Il est de ces karatékas dont on ne veut pas manquer les combats. Avec lui, le frisson est garanti, le spectacle aussi. N°2 mondial (-75 kg) derrière son pote et adversaire n°1, Rafaël Aghayev, l’Ukrainien Stanislav Horuna, 29 ans, est l’un des favoris à la médaille d’or aux Championnats d’Europe de Novi Sad (10-13 mai). 3e des Mondiaux 2014, il est double médaillé d’argent européen (2014, 2017), vainqueur des Jeux Mondiaux 2017 et comptent 15 podiums en Premier League dont six succès. Avocat dans le civil, Stanislav Horuna se découvre : son quotidien, sa vision du Karaté, ses ambitions…

Par Ludovic Mauchien / Photos : K-Photos

Son Karaté exprime la joie. C’est la surprise, la diversité, la technicité, l’art du Go No Sen et du Sen No Sen.
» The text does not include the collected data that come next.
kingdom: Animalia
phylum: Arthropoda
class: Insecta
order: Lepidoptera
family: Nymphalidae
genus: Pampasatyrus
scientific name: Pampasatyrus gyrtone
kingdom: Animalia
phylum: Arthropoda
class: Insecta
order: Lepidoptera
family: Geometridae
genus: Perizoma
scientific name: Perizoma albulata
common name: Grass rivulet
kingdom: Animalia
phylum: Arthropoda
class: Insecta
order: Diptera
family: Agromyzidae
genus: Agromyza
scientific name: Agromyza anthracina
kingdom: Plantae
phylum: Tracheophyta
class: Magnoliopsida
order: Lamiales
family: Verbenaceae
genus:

Bref, on s’éclate à voir Stanislav Horuna combattre, surtout quand c’est contre son copain et rival n°1, le quintuple champion du monde Rafaël Aghayev.

L’an passé, en finale aux Championnats d’Europe de Kocaeli, c’était l’Italien Busa qui lui barrait la route du titre. Tous les trois ne cessent de croiser le fer depuis une décennie. Ils forment d’ailleurs le trio de tête du ranking olympique (-75 kg) avant ces Championnats d’Europe à Novi Sad (10-13 mai).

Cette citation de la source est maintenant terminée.